First McLeery writes:
. . . "Intellectual property must at some point become available to all so that it can work to the public good. This is not a legal principle that must be fought for but one that must be exploited without reservation."
. . . instead of welcoming the opportunities to stimulate interest in an author's work and thereby to increase the revenues derived from it, literary estates can block them out of an kneejerk conservatism towards an unfamiliar medium and a fear of loss of control of the heritage they are protecting.
Our academic perspective privileges the generation and transmission of new ideas and learning conducted in an atmosphere of liberty of action and freedom of expression. The viewpoint of the literary estates (and their publishers) is based on a desire to control use of copyright material and exploit it to the full commercially. Both positions are reflected in copyright law itself; yet only that of ownership is stressed and promoted.
No mention of whether the original author or copyright owner should decide how "creative" a work is in order to bestow the privilege of quoting and summarizing. No - even a dry history book, biography, or literary analysis should have "freedom of expression." But then he switches his opinion on the HP Lexicon, which is a special case undeserving of such "liberty":
About the Lexicon: "Other derivative works that have been challenged using copyright have tended to be much more creative responses to existing works rather than so nakedly parasitical."
Sorry, Professor. I think you are being a bit hypocritical there. Don't collegians and academic writers create indexes and lexicons? Don't they actually get tenure based on publishing works about other works? Of course they do. I would never call an academic writer a "parasite," though, because criticism is the rock core of understanding and analyzing literature.
The word "parasitical" is reminiscent of phrases used by the Plaintiff side in the course of the Lexicon trial, and it's a nice echo coming a fellow Scot. However, McLeery cannot have it both ways. Either Fair Use protects all sorts of works, or it protects none. It shouldn't be up to the author or the Court to decide what is "creative" and what is not.
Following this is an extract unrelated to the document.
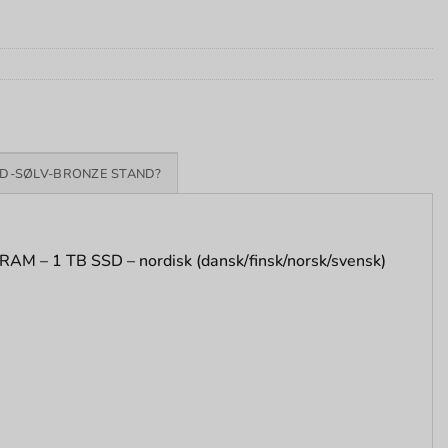
D-SØLV-BRONZE STAND?
RAM – 1 TB SSD – nordisk (dansk/finsk/norsk/svensk)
I daresay, in the U.S., most juries would probably rule that most academic writing is not "creative" but "factual" and they might even find it to be a form of parasitical green algae growing on the upper crust of Higher Education. That may be untrue and unjust, but there could be alot of strange rulings if the legal choice is between "creative worship" and "parasitical crap."
If things were that simple, this case would already be over.